====== Data shown
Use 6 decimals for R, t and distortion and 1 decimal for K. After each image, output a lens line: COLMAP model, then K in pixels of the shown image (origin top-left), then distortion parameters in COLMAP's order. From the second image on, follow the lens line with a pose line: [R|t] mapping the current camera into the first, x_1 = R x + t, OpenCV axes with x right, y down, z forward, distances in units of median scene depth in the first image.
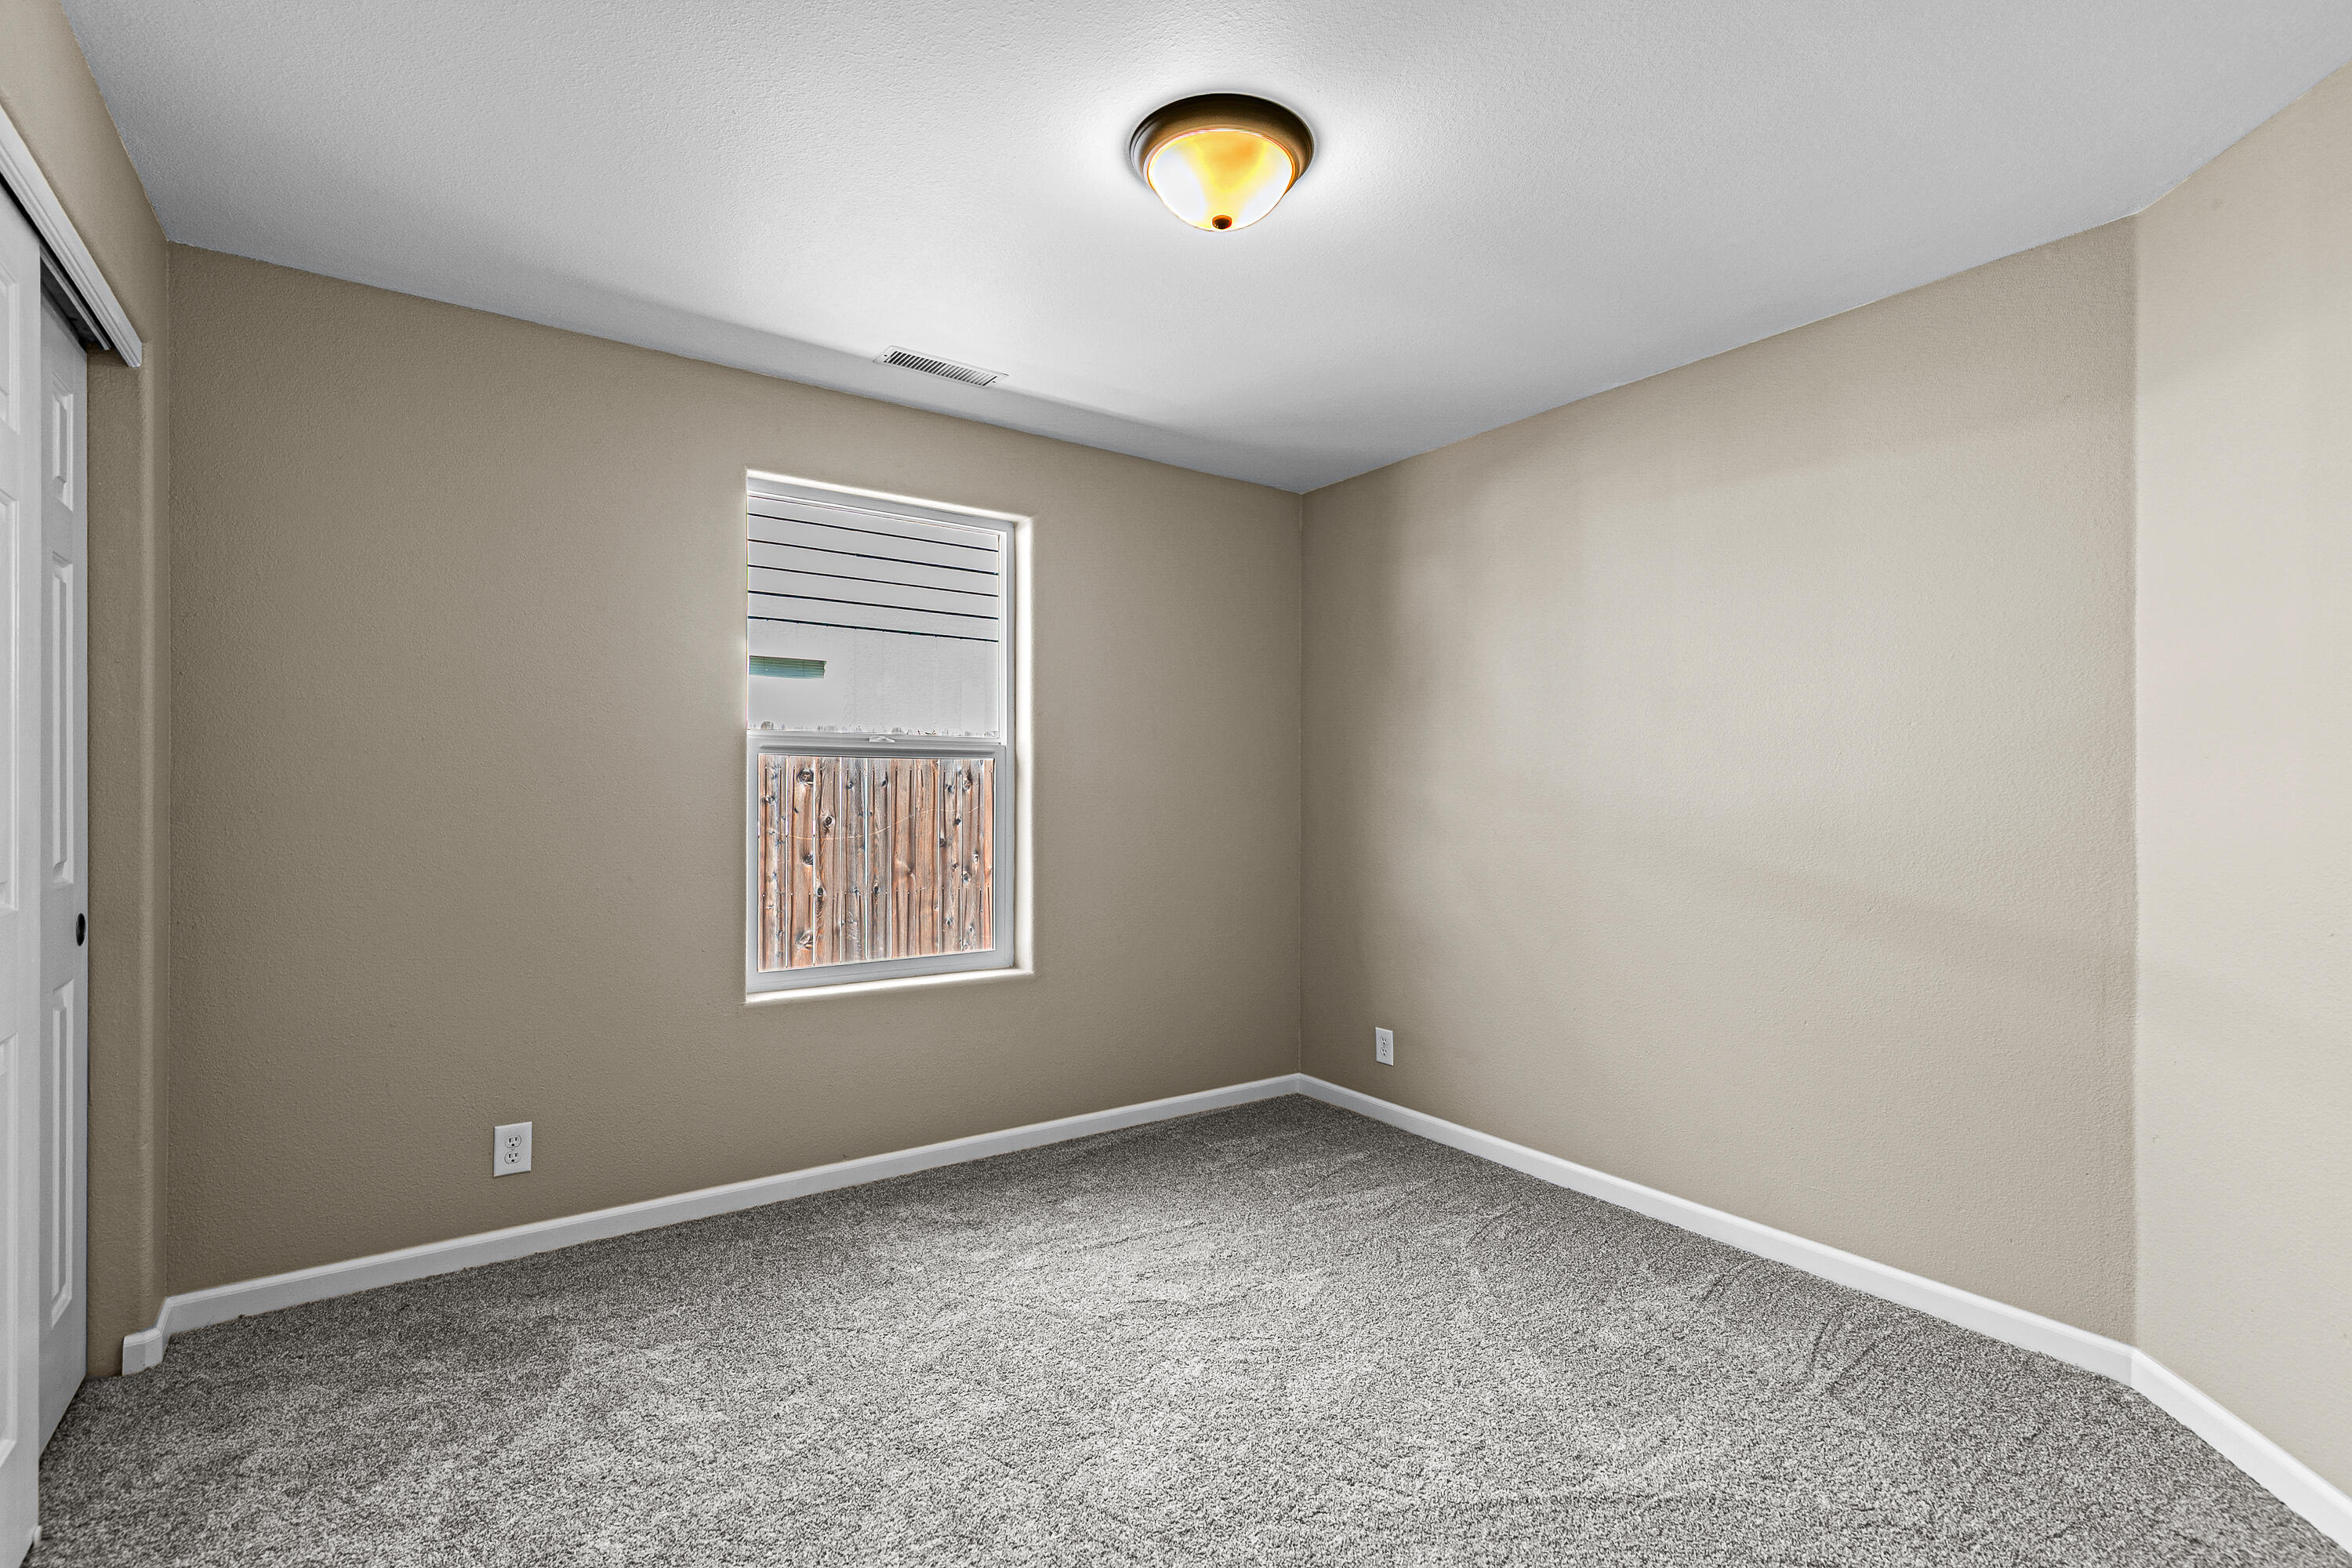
lens RADIAL K [[1070.5, 0, 1177.3], [0, 1070.5, 790.8], [0, 0, 1]] dist [0.013518, -0.001320]
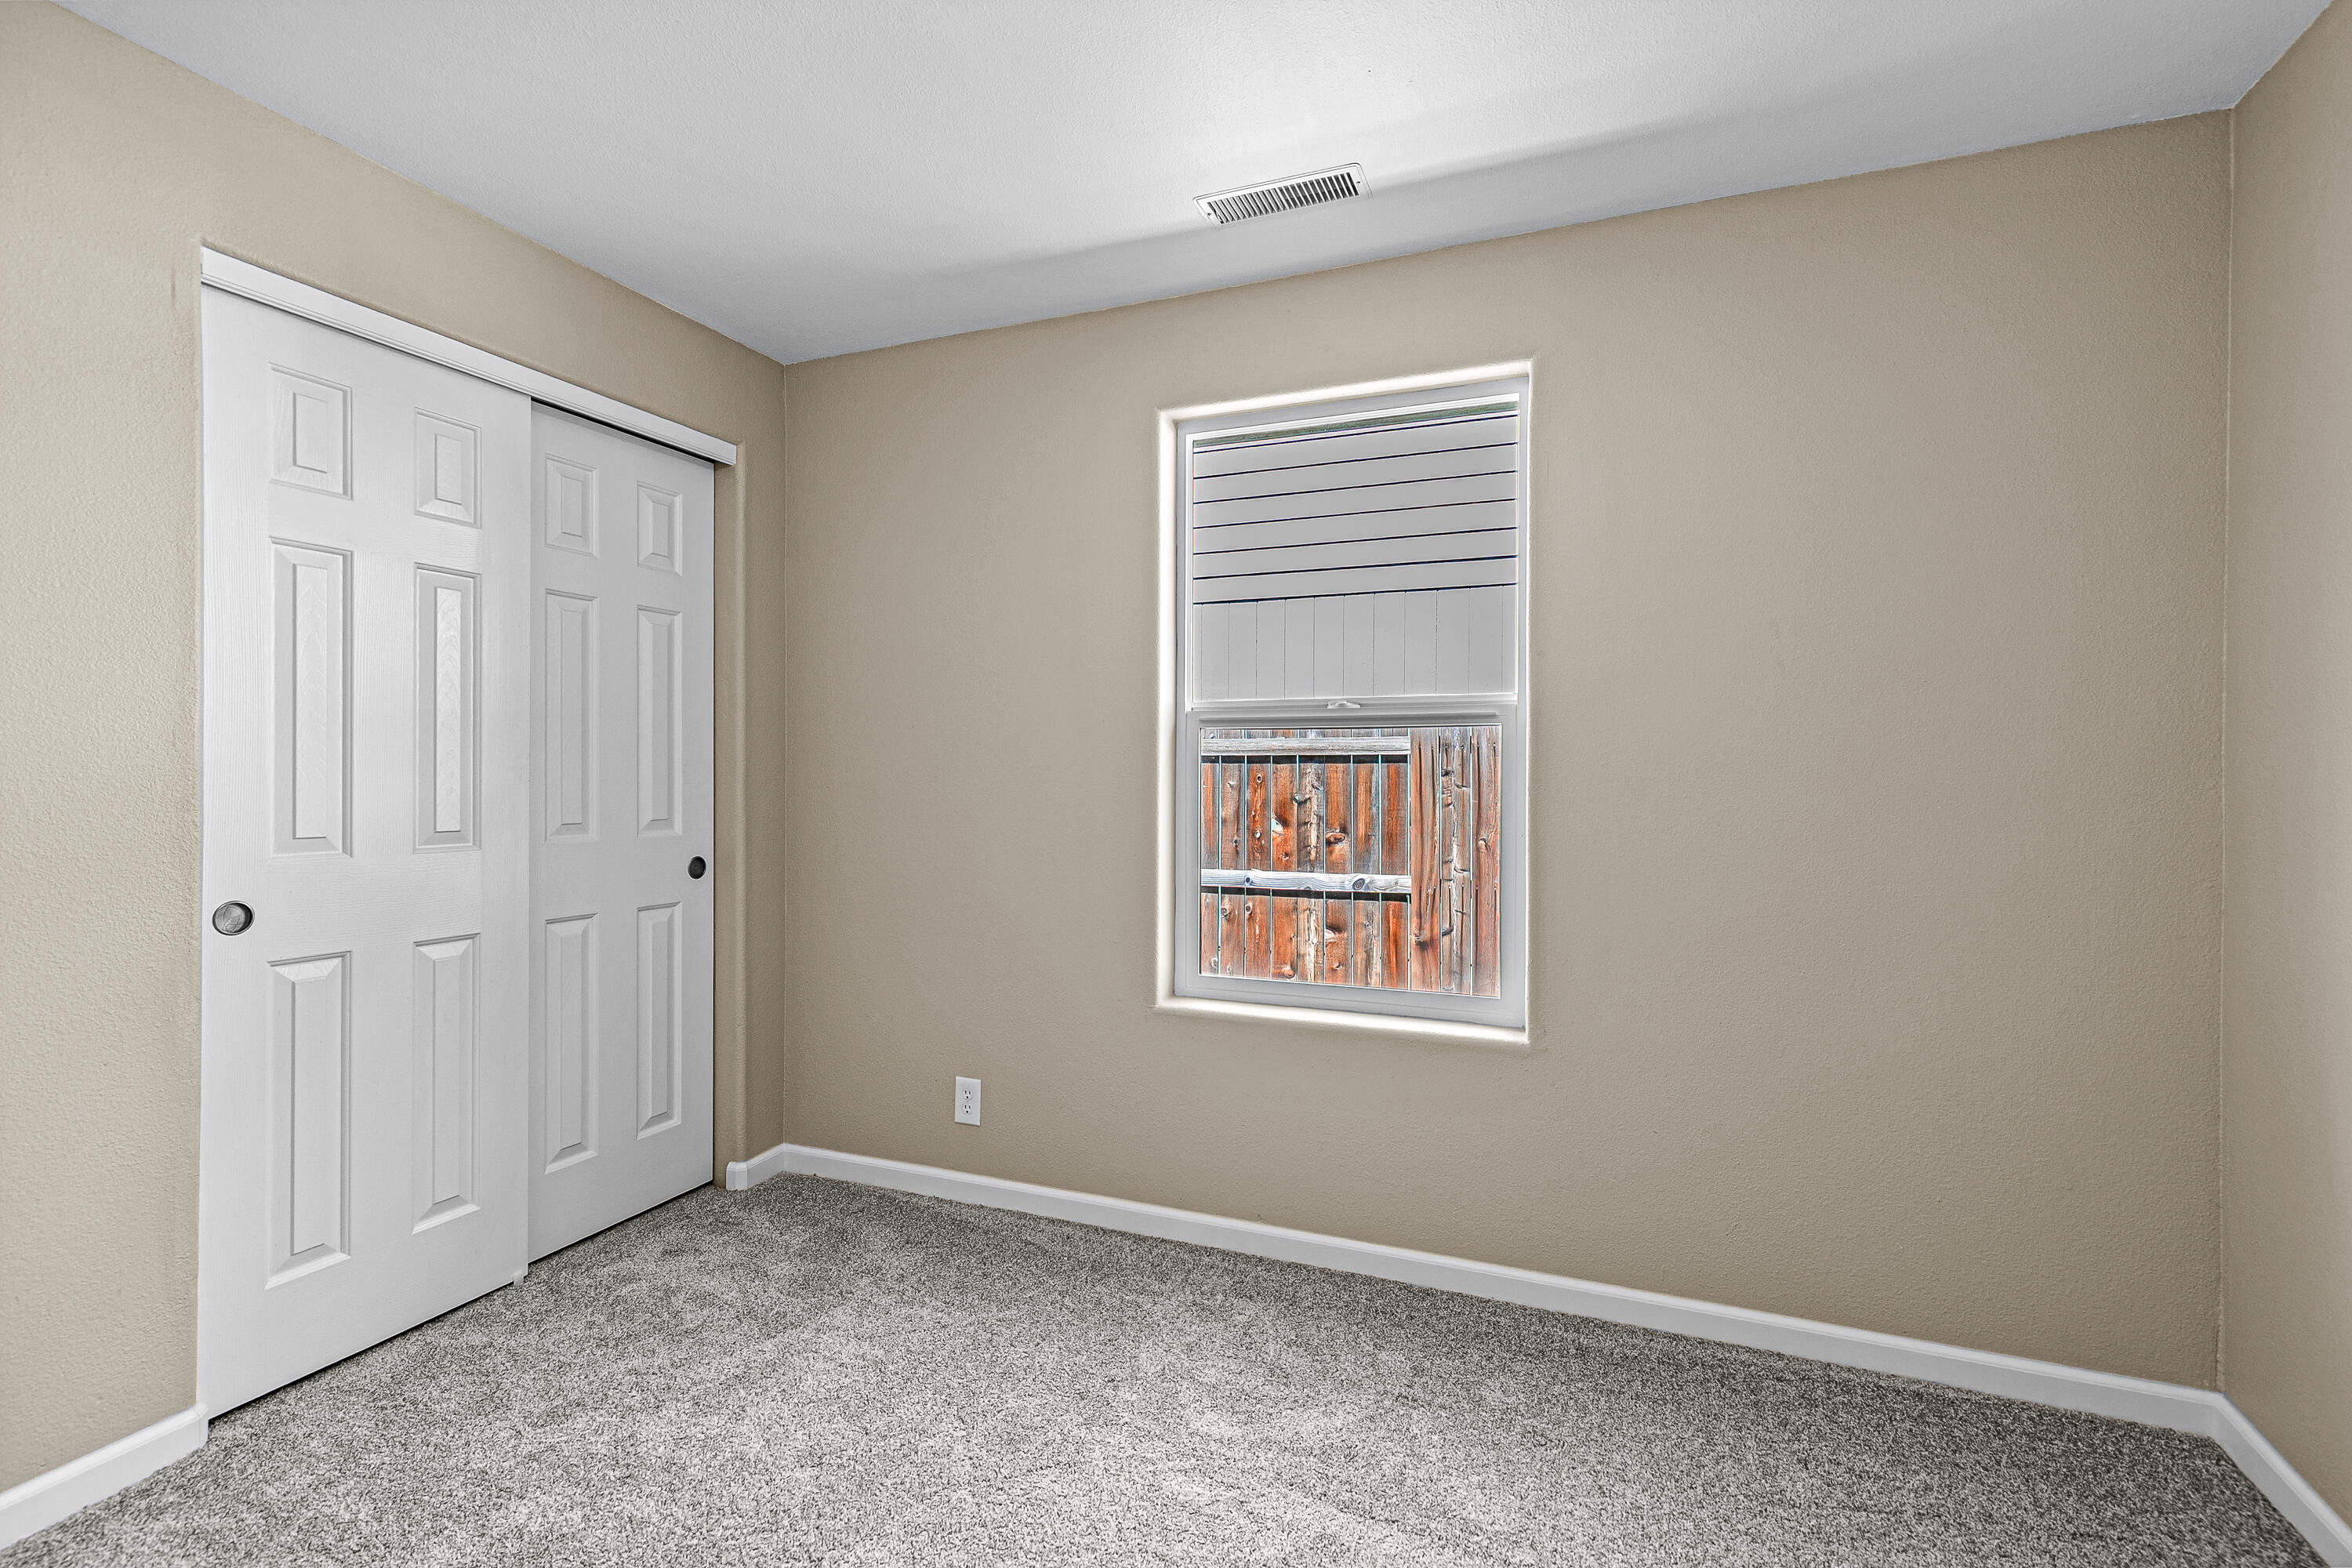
lens RADIAL K [[1070.5, 0, 1181.3], [0, 1070.5, 773.1], [0, 0, 1]] dist [0.013518, -0.001320]
pose [[0.544372, -0.000419, -0.838844, 0.390185], [-0.002733, 0.999994, -0.002273, 0.005280], [0.838840, 0.003530, 0.544367, 0.575387]]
============
▶ **Task instructions**
Take the material above and set it down exactly, minus the images.

▶ **Solution below**
Use 6 decimals for R, t and distortion and 1 decimal for K. After each image, output a lens line: COLMAP model, then K in pixels of the shown image (origin top-left), then distortion parameters in COLMAP's order. From the second image on, follow the lens line with a pose line: [R|t] mapping the current camera into the first, x_1 = R x + t, OpenCV axes with x right, y down, z forward, distances in units of median scene depth in the first image.
lens RADIAL K [[1070.5, 0, 1177.3], [0, 1070.5, 790.8], [0, 0, 1]] dist [0.013518, -0.001320]
lens RADIAL K [[1070.5, 0, 1181.3], [0, 1070.5, 773.1], [0, 0, 1]] dist [0.013518, -0.001320]
pose [[0.544372, -0.000419, -0.838844, 0.390185], [-0.002733, 0.999994, -0.002273, 0.005280], [0.838840, 0.003530, 0.544367, 0.575387]]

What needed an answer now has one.